Location: Walter Library, Room 402

The recent resurgence of efficient deep learning platforms has enabled significant advancements on several fundamental problems in computer vision, including human action recognition. Despite these breakthroughs, the problem continues to be challenging in a general setting. In this talk, we look at a difficult subset of this general problem class, namely fine-grained action recognition. In this problem class, actions are characterized by subtle inter-class differences (e.g., washing plates versus washing hands) and strong intra-class appearance variations (e.g., slicing cucumbers versus slicing tomatoes). The problem is also often more complicated by occlusions of objects and human body-parts, and presence of hard to detect tools (such as knives, peelers, etc.). Recognizing such actions is important in several applications, including visual surveillance, human-robot interaction, and elderly health monitoring systems.

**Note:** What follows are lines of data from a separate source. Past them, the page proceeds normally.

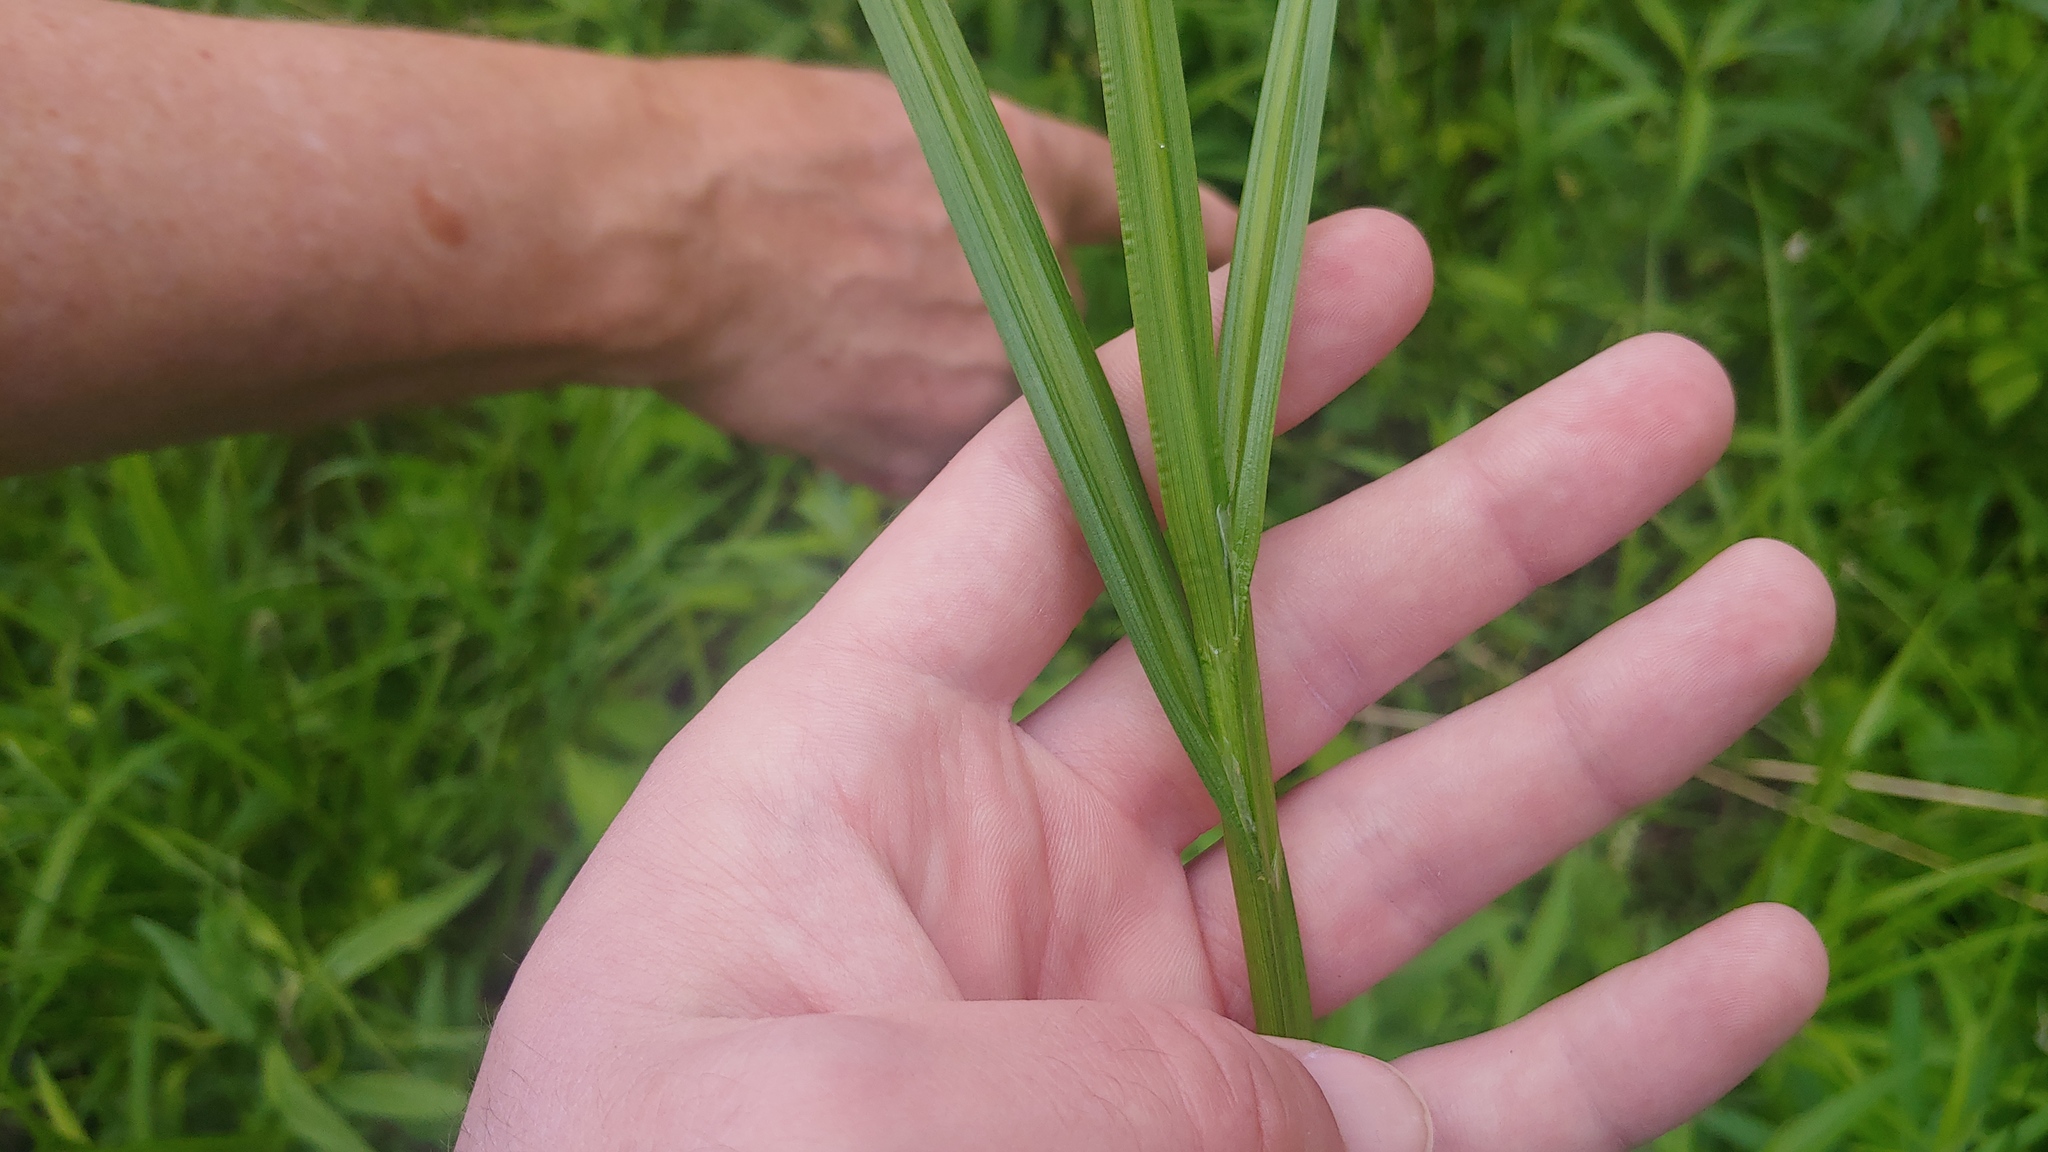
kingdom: Plantae
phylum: Tracheophyta
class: Liliopsida
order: Poales
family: Cyperaceae
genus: Carex
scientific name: Carex tribuloides
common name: Blunt broom sedge
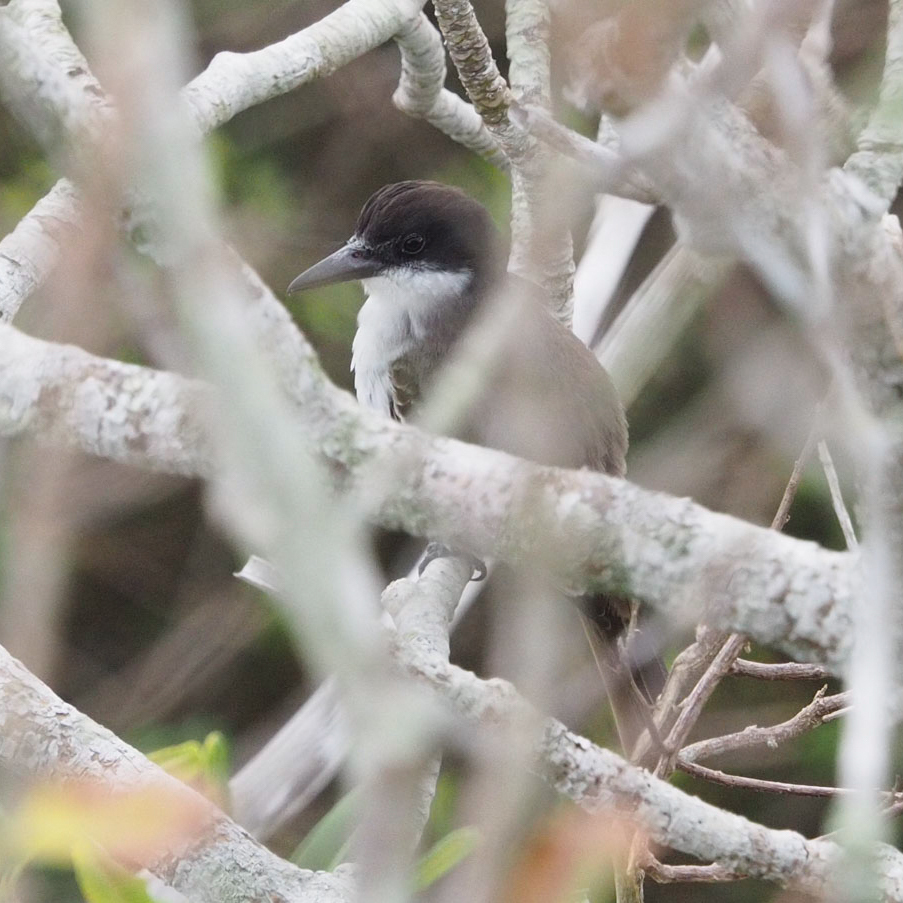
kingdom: Animalia
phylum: Chordata
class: Aves
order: Passeriformes
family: Tyrannidae
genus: Tyrannus
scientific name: Tyrannus cubensis
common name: Giant kingbird
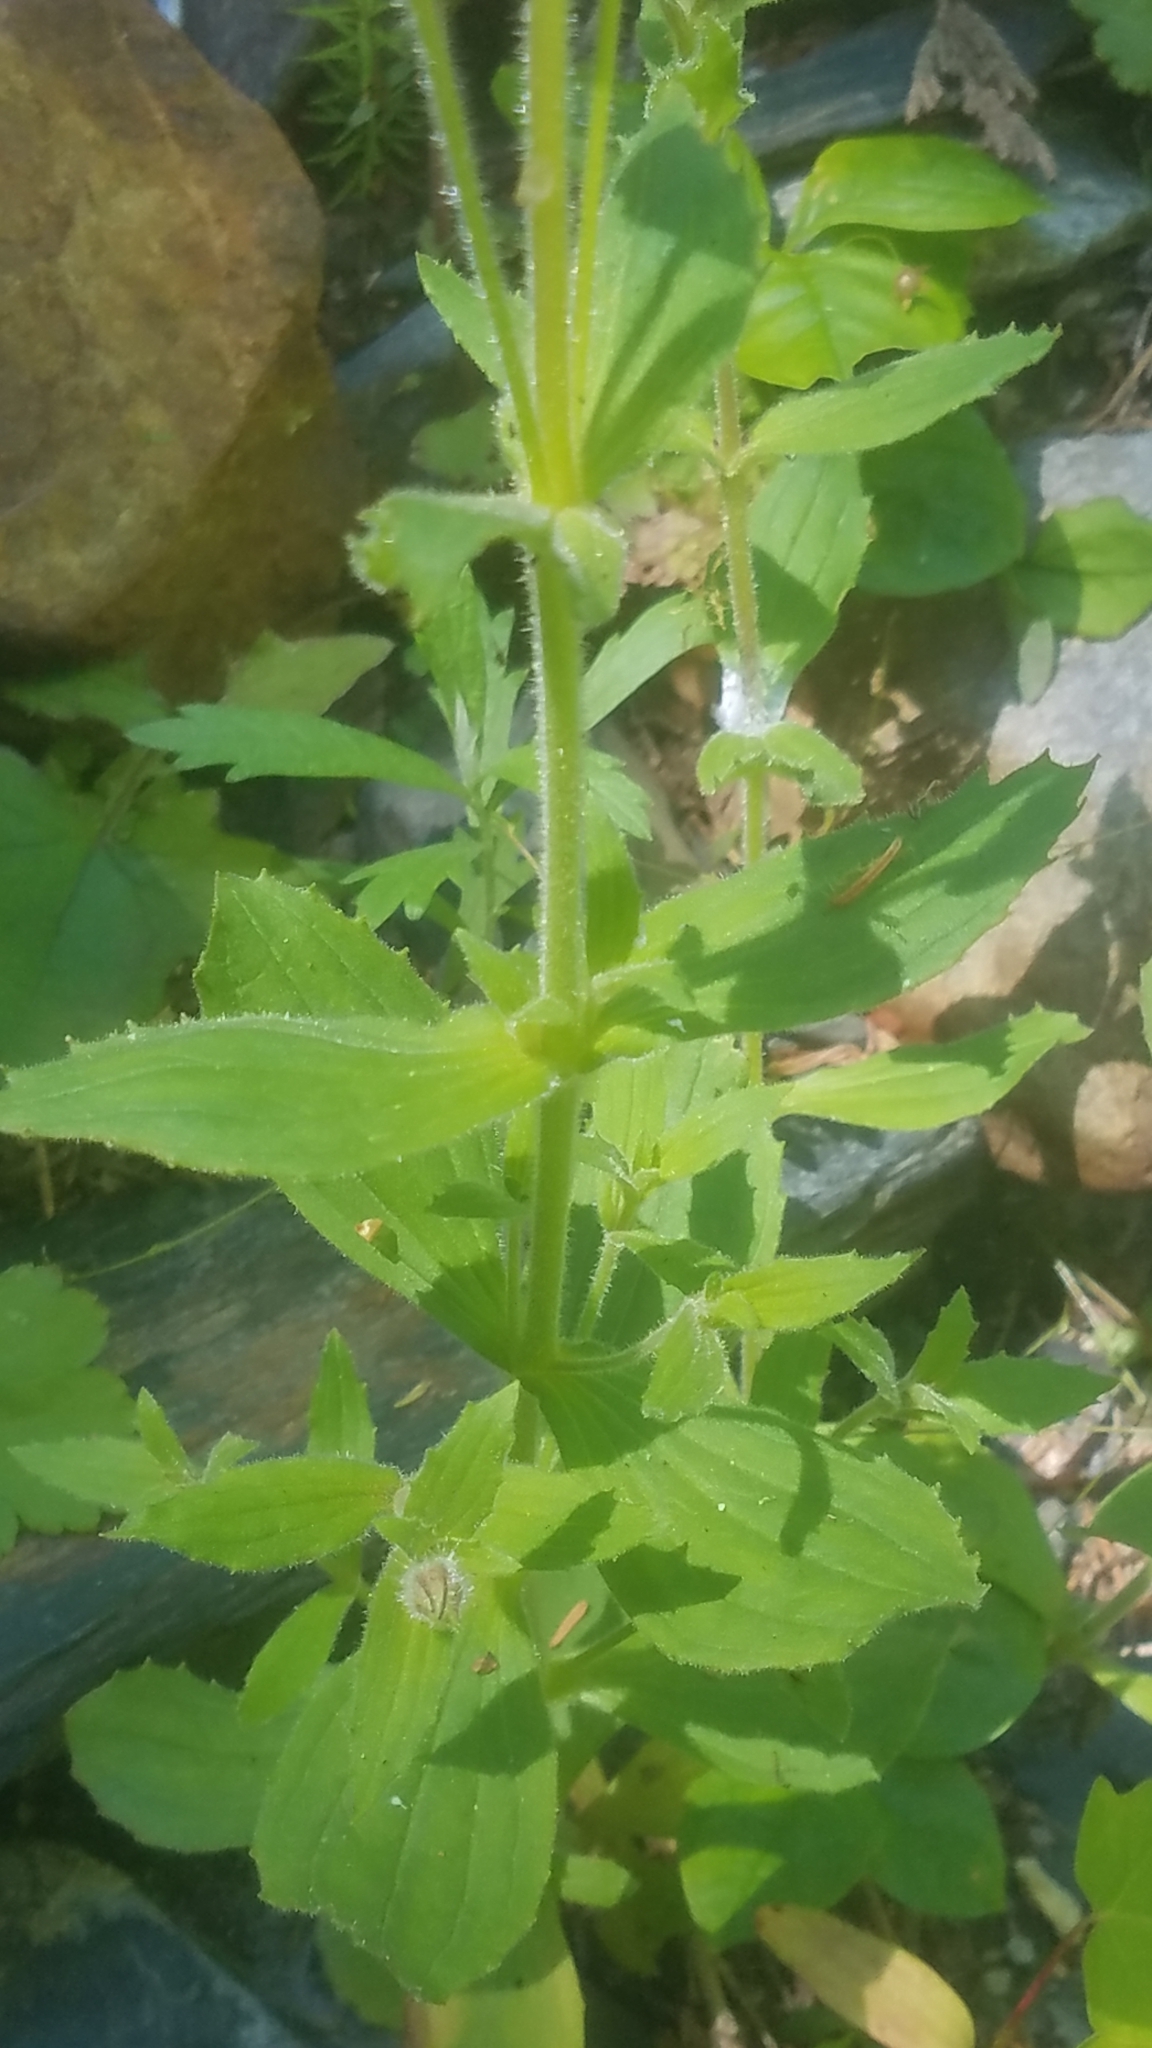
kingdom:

In this talk, Cherian will describe a representational approach to this problem. The main idea is to use the co-occurrences of visual features to generate compact tensor representations that can discriminate such actions. Two such representations will be introduced, namely (i) using second-order co-occurrences as captured by the correlations between the predictions of a deep-learned convolutional neural network model, and (ii) using third-order co-occurrences of features extracted from 3D pose-skeleton action sequences. Both these schemes are simple, easy to implement, and our experimental results demonstrate that they achieve state-of-the-art accuracy on several benchmark datasets.